SUPPLIED MATERIAL —
*** Block opens ***
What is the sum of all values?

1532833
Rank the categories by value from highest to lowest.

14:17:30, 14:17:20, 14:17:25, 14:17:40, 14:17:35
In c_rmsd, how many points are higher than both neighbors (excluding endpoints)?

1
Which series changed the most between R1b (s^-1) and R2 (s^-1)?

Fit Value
*** Block closes ***
*** Block opens ***
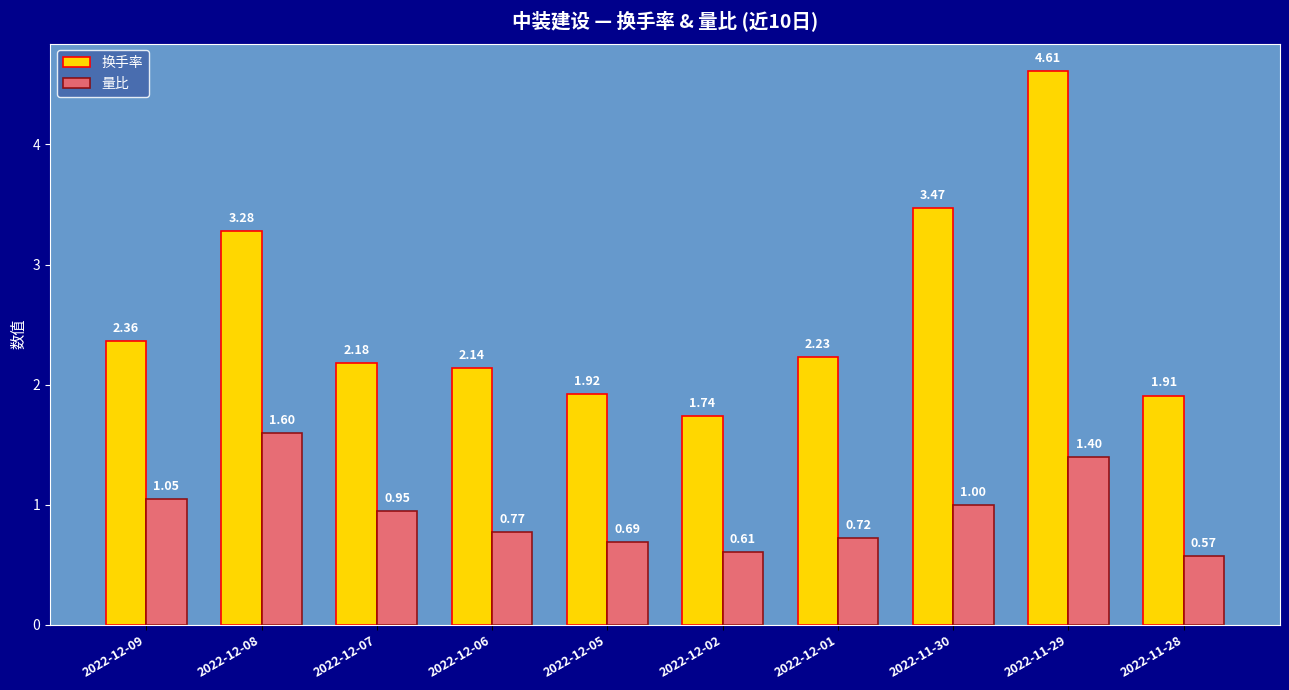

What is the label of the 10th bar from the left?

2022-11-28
*** Block closes ***
*** Block opens ***
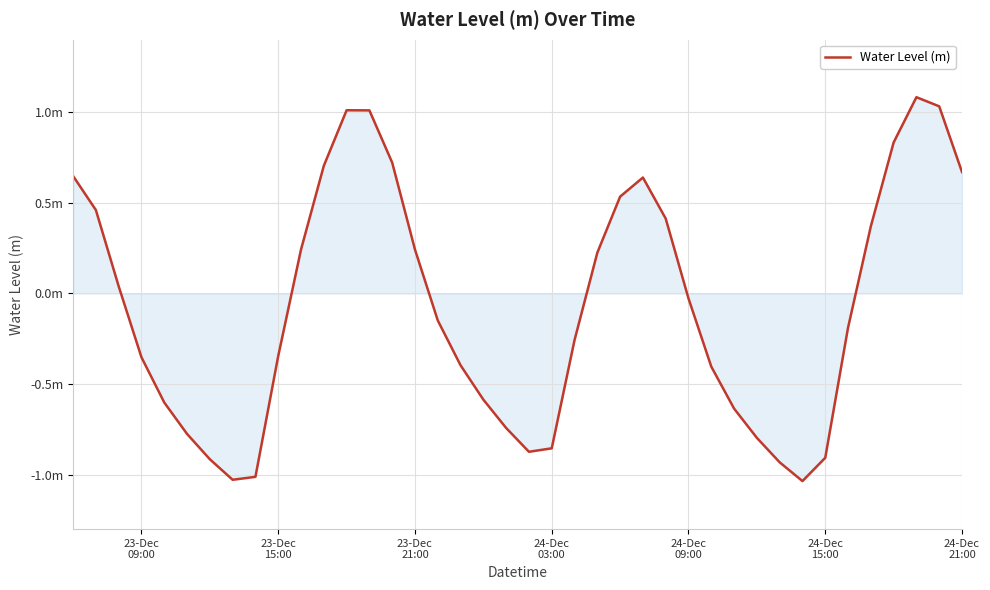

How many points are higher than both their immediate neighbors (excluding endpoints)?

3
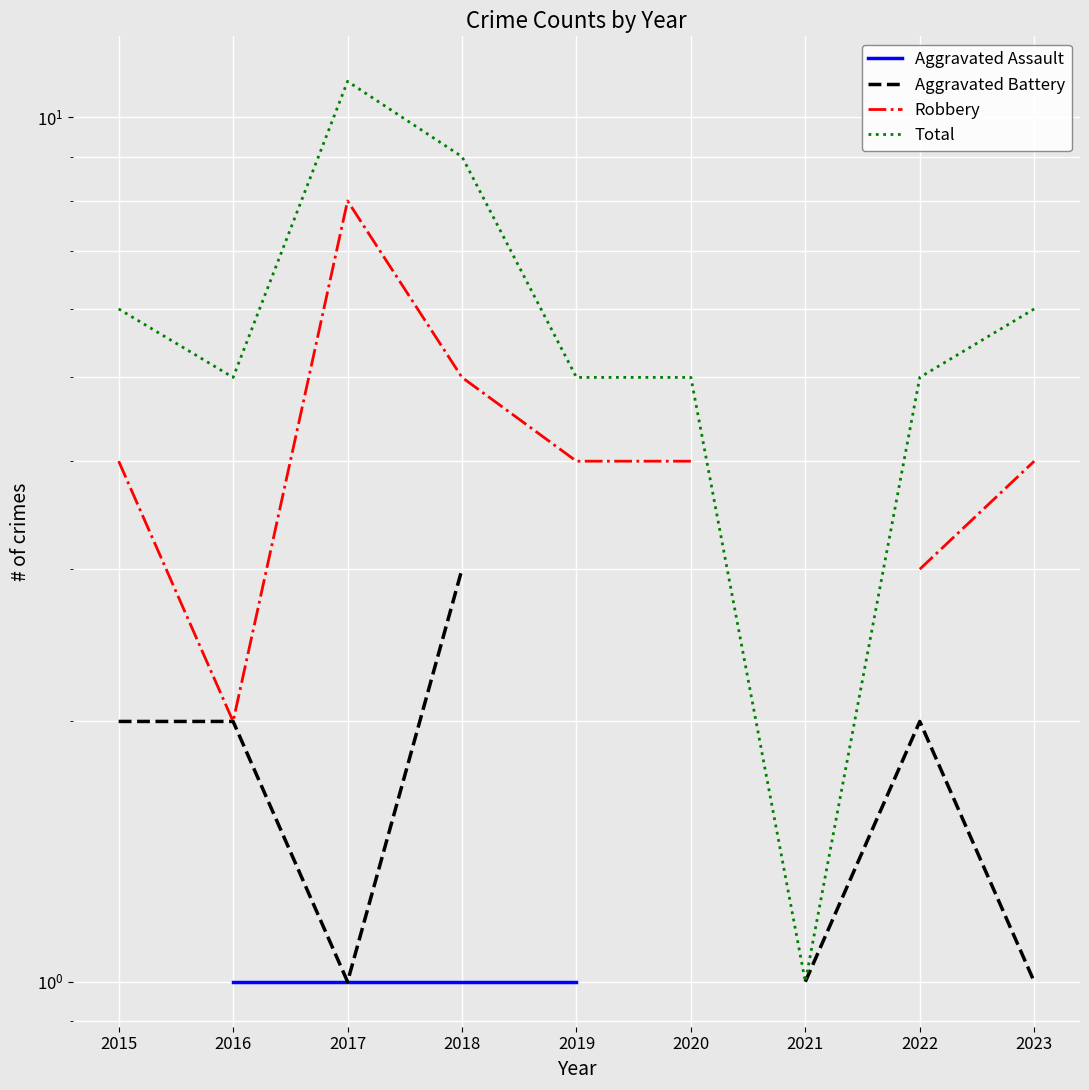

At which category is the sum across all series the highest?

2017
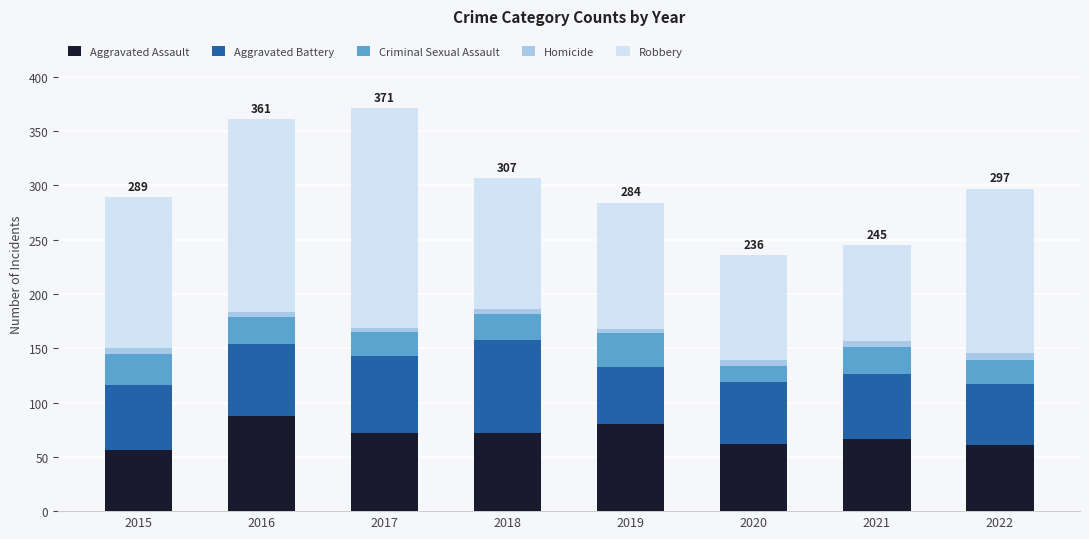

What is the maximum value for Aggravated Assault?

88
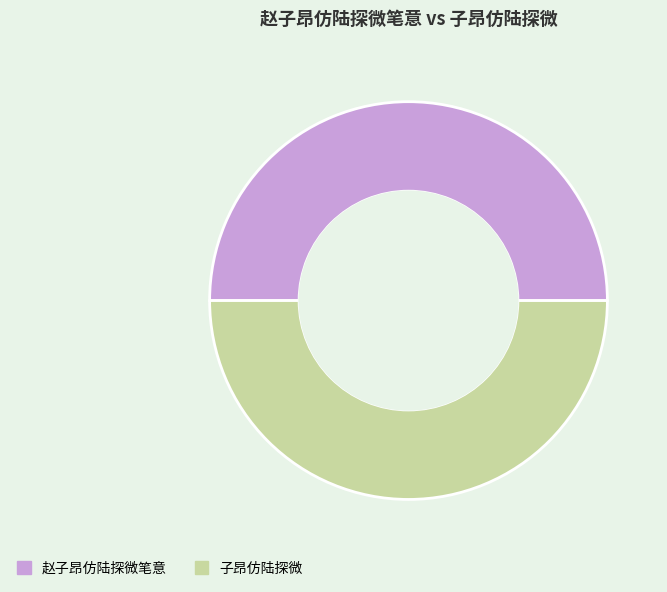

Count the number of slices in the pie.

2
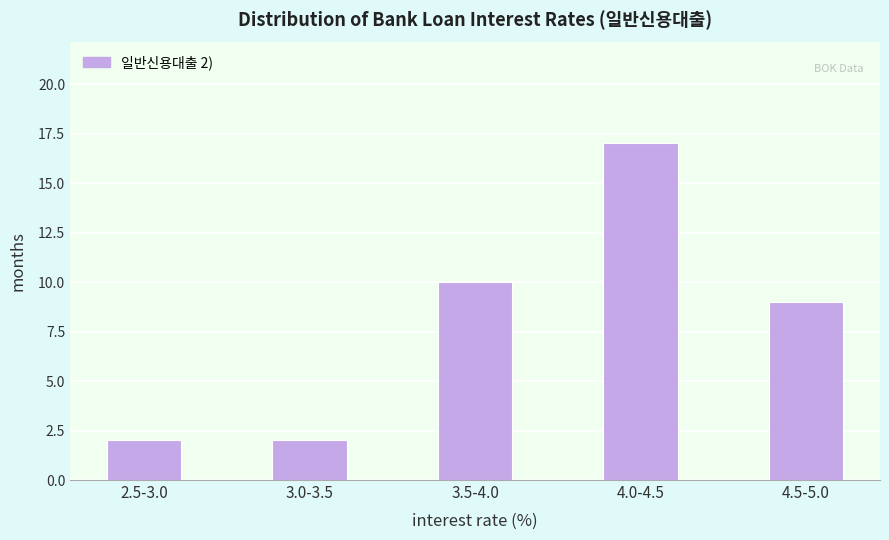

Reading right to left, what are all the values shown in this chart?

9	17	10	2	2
*** Block closes ***
TO DO —
Can you return, unchanged, the lines starting at the one containing "What is the sum of all values?" and ending at the one containing "Which series changed", with both of those lines included?

RESPONSE AREA —
What is the sum of all values?

1532833
Rank the categories by value from highest to lowest.

14:17:30, 14:17:20, 14:17:25, 14:17:40, 14:17:35
In c_rmsd, how many points are higher than both neighbors (excluding endpoints)?

1
Which series changed the most between R1b (s^-1) and R2 (s^-1)?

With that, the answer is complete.